The present invention relates in general terms to a telecommunications device for sending and receiving waves having wavelength λ, typically used in a spectral range including radio frequencies and microwave frequencies. More particularly, the invention relates to a multiband antenna.
In known manner, the size and the weight of wireless communications systems, such as multimode terminals (terrestrial, satellite) or pocket telephone terminals, are continuously being reduced by ever greater integration of electronic circuits. For example, for pocket telephone terminals, it is desired to improve user mobility. For this purpose, efforts have been made to obtain an antenna of transverse dimensions and of height that are small, the antenna still remaining the bulkiest part of such systems. Furthermore, the appearance of the antenna should not be unsightly for the user, so hiding it completely has also become a priority.
Miniaturizing an antenna influences firstly the resonant frequency of the overall structure, which frequency is offset towards higher frequencies. In addition, miniaturization directly influences the radio properties of the structure, constituted mainly by matching, appearance of the radiation pattern, and passband.

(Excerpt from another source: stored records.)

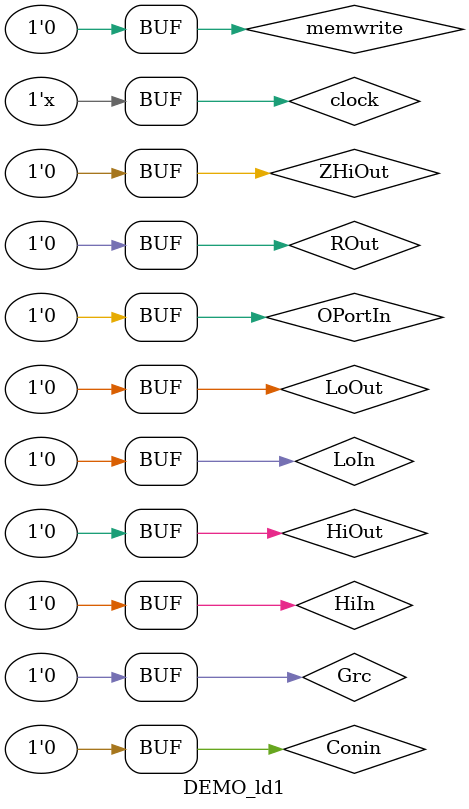
<source format=v>
`timescale 1ns/10ps
module DEMO_ld1();

reg clock, clear;
reg [3:0] present_state;

reg HiIn, LoIn, ZIn, PCIn, MDRIn, MARIn, YIn, OPortIn, IRIn;
initial {HiIn, LoIn, ZIn, PCIn, MDRIn, MARIn, YIn, OPortIn, IRIn} = 0;
reg HiOut, LoOut, ZHiOut, ZLoOut, PCOut, MDROut, IPortOut, COut;
initial {HiOut, LoOut, ZHiOut, ZLoOut, PCOut, MDROut, IPortOut, COut} = 0;

reg [31:0] IPortInput = 0;

reg Gra, Grb, Grc, RIn, ROut, BAOut;
initial {Gra, Grb, Grc, RIn, ROut, BAOut} = 0;

reg Conin = 0;
wire ConOut;

reg memread = 0, memwrite = 0;
reg [4:0] ALUCode = 0;
reg initMem = 0;

DataPath dp(
	clock, clear, 
	HiIn, LoIn, ZIn, PCIn, MDRIn, MARIn, YIn, OPortIn, IRIn,
	HiOut, LoOut, ZHiOut, ZLoOut, PCOut, MDROut, IPortOut, COut,
	IPortInput,
	Gra, Grb, Grc, RIn, ROut, BAOut,
	Conin, ConOut,
	memread, memwrite, 
	ALUCode,
	initMem
);


//states and clock control:
parameter init1 = 4'd1, init2 = 4'd2, init3 = 4'd3, T0 = 4'd4, T1 = 4'd5, T2 = 4'd6, T3 = 4'd7, T4 = 4'd8, T5 = 4'd9, T6 = 4'd10, T7 = 4'd11;//can add more states here
initial begin clock = 0; present_state = 4'd0; end
always #10 clock = ~clock;
always @ (negedge clock) present_state = present_state + 1;



always @(present_state) begin
	case(present_state)
		init1: begin //Preload Register with value
			initMem = 1;
			IPortInput = 32'bxxxxx_0000_xxxx_0000000000000000000;//32'bxxxxx_register_xxxx_value
			IPortOut = 1;
			IRIn = 1;
			#15 IRIn = 0; IPortOut = 0; initMem = 0;
		end
		init2: begin
			Gra = 1;
			RIn = 1;
			COut = 1;
			#15 Gra = 0; RIn = 0; COut = 0;
		end
		init3: begin
			PCIn = 1;
			IPortInput = 32'd311;//preload PC with instruction memory location
			IPortOut = 1;
			#15 PCIn = 0; IPortOut = 0;
		end
		T0: begin
			PCOut = 1; MARIn = 1; ALUCode = 5'b11111; ZIn = 1;
			#15 PCOut = 0; MARIn = 0; ALUCode = 5'b0; ZIn = 0;
		end
		T1: begin
			ZLoOut = 1; PCIn = 1; memread = 1; MDRIn = 1;
			#15 ZLoOut = 0; PCIn = 0; memread = 0; MDRIn = 0;
		end
		T2: begin
			MDROut = 1; IRIn = 1;
			#15 MDROut = 0; IRIn = 0;
		end
		T3: begin
			Grb = 1; BAOut = 1; YIn = 1;
			#15 Grb = 0; BAOut = 0; YIn = 0;
		end
		T4: begin
			COut = 1; ALUCode = 5'b00011; ZIn = 1;
			#15 COut = 0; ZIn = 0;
		end
		T5: begin
			ZLoOut = 1; MARIn = 1;
			#15 ZLoOut = 0; MARIn = 0;
		end
		T6: begin
			memread = 1; MDRIn = 1;
			#15 memread = 0; MDRIn = 0;
		end
		T7: begin
			MDROut = 1; Gra = 1; RIn = 1;
			#15 MDROut = 0; Gra = 0; RIn = 0; 
		end
	endcase
end
endmodule 
</source>
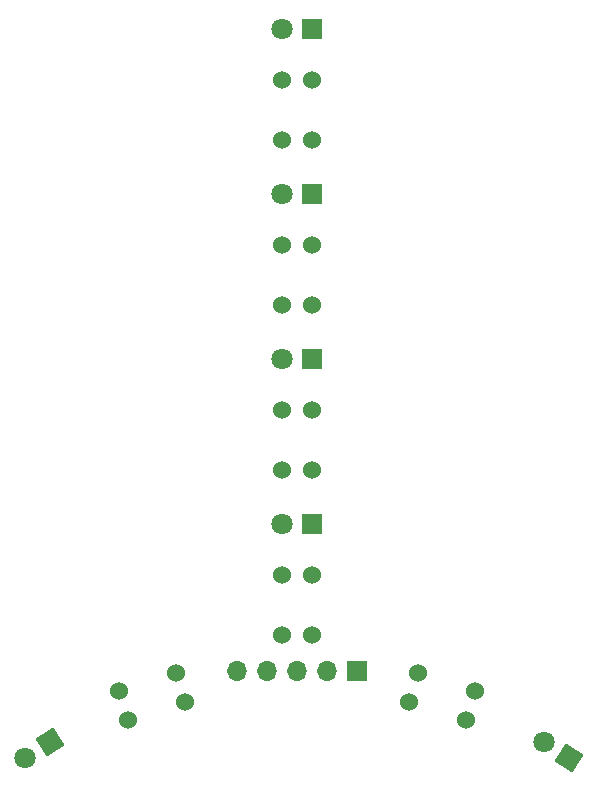
<source format=gbr>
%TF.GenerationSoftware,KiCad,Pcbnew,(6.0.5)*%
%TF.CreationDate,2022-10-18T17:48:47+09:00*%
%TF.ProjectId,line_sensor_right,6c696e65-5f73-4656-9e73-6f725f726967,rev?*%
%TF.SameCoordinates,Original*%
%TF.FileFunction,Soldermask,Top*%
%TF.FilePolarity,Negative*%
%FSLAX46Y46*%
G04 Gerber Fmt 4.6, Leading zero omitted, Abs format (unit mm)*
G04 Created by KiCad (PCBNEW (6.0.5)) date 2022-10-18 17:48:47*
%MOMM*%
%LPD*%
G01*
G04 APERTURE LIST*
G04 Aperture macros list*
%AMRotRect*
0 Rectangle, with rotation*
0 The origin of the aperture is its center*
0 $1 length*
0 $2 width*
0 $3 Rotation angle, in degrees counterclockwise*
0 Add horizontal line*
21,1,$1,$2,0,0,$3*%
G04 Aperture macros list end*
%ADD10R,1.800000X1.800000*%
%ADD11C,1.800000*%
%ADD12RotRect,1.800000X1.800000X147.500000*%
%ADD13C,1.524000*%
%ADD14RotRect,1.800000X1.800000X212.500000*%
%ADD15R,1.700000X1.700000*%
%ADD16O,1.700000X1.700000*%
G04 APERTURE END LIST*
D10*
%TO.C,D6*%
X160025000Y-69596000D03*
D11*
X157485000Y-69596000D03*
%TD*%
D12*
%TO.C,D3*%
X181797654Y-117325407D03*
D11*
X179655440Y-115960666D03*
%TD*%
D10*
%TO.C,D5*%
X160025000Y-97536000D03*
D11*
X157485000Y-97536000D03*
%TD*%
D10*
%TO.C,D7*%
X160025000Y-55626000D03*
D11*
X157485000Y-55626000D03*
%TD*%
D13*
%TO.C,U1*%
X149256673Y-112574219D03*
X148492881Y-110151778D03*
X143647998Y-111679364D03*
X144411791Y-114101805D03*
%TD*%
D14*
%TO.C,D1*%
X137852994Y-115955293D03*
D11*
X135710780Y-117320034D03*
%TD*%
D13*
%TO.C,U3*%
X173088209Y-114101805D03*
X173852002Y-111679364D03*
X169007119Y-110151778D03*
X168243327Y-112574219D03*
%TD*%
%TO.C,U7*%
X160018000Y-59944000D03*
X157478000Y-59944000D03*
X157478000Y-65024000D03*
X160018000Y-65024000D03*
%TD*%
%TO.C,U6*%
X160018000Y-73914000D03*
X157478000Y-73914000D03*
X157478000Y-78994000D03*
X160018000Y-78994000D03*
%TD*%
D15*
%TO.C,J1*%
X163825000Y-109925000D03*
D16*
X161285000Y-109925000D03*
X158745000Y-109925000D03*
X156205000Y-109925000D03*
X153665000Y-109925000D03*
%TD*%
D13*
%TO.C,U4*%
X160018000Y-87884000D03*
X157478000Y-87884000D03*
X157478000Y-92964000D03*
X160018000Y-92964000D03*
%TD*%
D10*
%TO.C,D4*%
X160025000Y-83566000D03*
D11*
X157485000Y-83566000D03*
%TD*%
D13*
%TO.C,U5*%
X160018000Y-101854000D03*
X157478000Y-101854000D03*
X157478000Y-106934000D03*
X160018000Y-106934000D03*
%TD*%
M02*

</source>
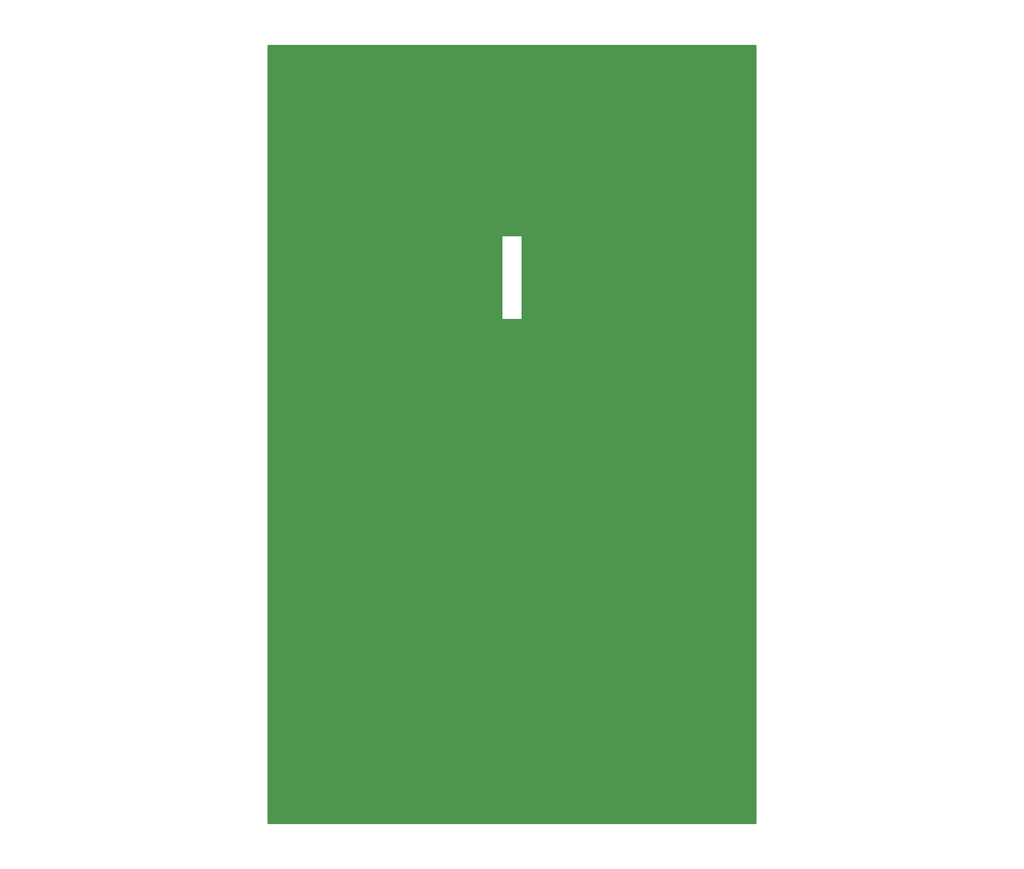
<source format=gbl>
G04 #@! TF.GenerationSoftware,KiCad,Pcbnew,(7.0.0-0)*
G04 #@! TF.CreationDate,2023-03-06T16:40:56-08:00*
G04 #@! TF.ProjectId,Kit-Trig-Sampler-FACEPLATE,4b69742d-5472-4696-972d-53616d706c65,rev?*
G04 #@! TF.SameCoordinates,PXa25a80PY7d1f400*
G04 #@! TF.FileFunction,Copper,L2,Bot*
G04 #@! TF.FilePolarity,Positive*
%FSLAX46Y46*%
G04 Gerber Fmt 4.6, Leading zero omitted, Abs format (unit mm)*
G04 Created by KiCad (PCBNEW (7.0.0-0)) date 2023-03-06 16:40:56*
%MOMM*%
%LPD*%
G01*
G04 APERTURE LIST*
G04 #@! TA.AperFunction,ComponentPad*
%ADD10C,7.874000*%
G04 #@! TD*
G04 #@! TA.AperFunction,ComponentPad*
%ADD11O,7.366000X4.191000*%
G04 #@! TD*
G04 #@! TA.AperFunction,ComponentPad*
%ADD12C,7.620000*%
G04 #@! TD*
G04 #@! TA.AperFunction,ComponentPad*
%ADD13C,5.969000*%
G04 #@! TD*
G04 #@! TA.AperFunction,SMDPad,CuDef*
%ADD14R,79.700000X8.000000*%
G04 #@! TD*
G04 #@! TA.AperFunction,ComponentPad*
%ADD15C,8.051800*%
G04 #@! TD*
G04 APERTURE END LIST*
D10*
X68260000Y90017764D03*
X12460000Y90017764D03*
D11*
X7402999Y125418999D03*
D12*
X9635000Y17517764D03*
D11*
X73316999Y2913399D03*
D12*
X12960000Y48742764D03*
X51290000Y17517764D03*
D11*
X7402999Y2913399D03*
D13*
X12660000Y111492764D03*
D11*
X73316999Y125418999D03*
D14*
X40199999Y123979999D03*
D15*
X40360000Y109217764D03*
D10*
X27660000Y70385681D03*
D12*
X29430000Y17517764D03*
X51317000Y32942764D03*
X67685000Y48742764D03*
X9635000Y32942764D03*
X29403000Y32942764D03*
X49510000Y48742764D03*
X71085000Y32942764D03*
D13*
X68060000Y111492764D03*
D12*
X71085000Y17517764D03*
D10*
X53060000Y70430000D03*
D12*
X31285000Y48742764D03*
D14*
X40369999Y4429999D03*
G04 #@! TA.AperFunction,Conductor*
G36*
X80393000Y128045319D02*
G01*
X80439119Y127999200D01*
X80456000Y127936200D01*
X80456000Y396200D01*
X80439119Y333200D01*
X80393000Y287081D01*
X80330000Y270200D01*
X390000Y270200D01*
X327000Y287081D01*
X280881Y333200D01*
X264000Y396200D01*
X264000Y83101000D01*
X38827959Y83101000D01*
X38828000Y83100901D01*
X38828117Y83100617D01*
X38828500Y83100459D01*
X38828599Y83100500D01*
X41939901Y83100500D01*
X41940000Y83100459D01*
X41940383Y83100617D01*
X41940500Y83100901D01*
X41940541Y83101000D01*
X41940500Y83101099D01*
X41940500Y96689901D01*
X41940541Y96690000D01*
X41940383Y96690383D01*
X41940099Y96690500D01*
X41940000Y96690541D01*
X41939901Y96690500D01*
X38828599Y96690500D01*
X38828500Y96690541D01*
X38828401Y96690500D01*
X38828117Y96690383D01*
X38827959Y96690000D01*
X38828000Y96689901D01*
X38828000Y83101099D01*
X38827959Y83101000D01*
X264000Y83101000D01*
X264000Y127936200D01*
X280881Y127999200D01*
X327000Y128045319D01*
X390000Y128062200D01*
X80330000Y128062200D01*
X80393000Y128045319D01*
G37*
G04 #@! TD.AperFunction*
M02*

</source>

Reducing the size of an antenna generally leads to matching that is difficult, a reduction in efficiency, degradation of the radiation pattern associated with high sensitivity to the surroundings, and above all a major decrease in the width of the passband because of a Q factor that is high.
A compromise is generally made between antenna performance (good matching, controlled omnidirectional radiation, large passband) and overall size, complexity of the structure, and cost.
The objective of miniaturization generally leads to superposing two plane type radiating elements, creating a resonant frequency that depends on their dimensions. The planes are connected to a ground plane of dimensions that are larger, but nevertheless as small as possible, thus making it possible in particular to limit the sensitivity of the antenna to the surroundings.
U.S. Pat. No. 5,986,606 discloses a miniature antenna. In the second embodiment described therein, the height of the antenna is about 4.5 millimeters (mm). It comprises a ground plane having superposed thereon in parallel a “lower” rectangular radiating plane, and above that a “upper” rectangular radiating plane of the same dimensions. It has an operating frequency f1. The planes are interconnected by a substantially square short circuit plane at the bottom sides of their widths, and placed beside one of the long sides of said planes. A thin sheet of air fills the space between the bottom plane and the ground plane. Another thin sheet, this time of dielectric material having relative permittivity ∈r greater than 1 fills the space between the lower plane and the upper plane. The upper plane is also connected by a short circuit parallel to the short circuit plane. These short circuits lengthen the electrical length so as to lower the frequency f1. A primary signal source feeds the lower plane. Both planes are thus of the active type. In addition, each of the radiating planes possesses a broad slot made in the width direction, of length shorter than the width. These slots are of the same dimensions, parallel, and made in the same position in each plane which thus becomes C-shaped. Like the short circuit elements, they lengthen the electrical length and thus lower the frequency f1. The “double C” antenna operates at a frequency around 1.5 gigahertz (GHz) with a narrow passband of 0.5% for a standing wave ratio (SWR) less than or equal to 2.
Such an antenna can operate in a “high” frequency range, e.g. corresponding to the digital cellular system (DCS) standard of 1710 megahertz (MHz) to 1880 MHz, or the personal communication system (PCS) standard operating in the range 1850 MHz to 1990 MHz, without, a fortiori, being of two-band nature. Thus, that antenna cannot operate simultaneously in the “high” band and in a “low” frequency band corresponding for example to the global system for mobile communications (GSM) standard (890 MHz to 960 MHz) or to the advanced mobile phone system (AMPS) standard (824 MHz-896 MHz).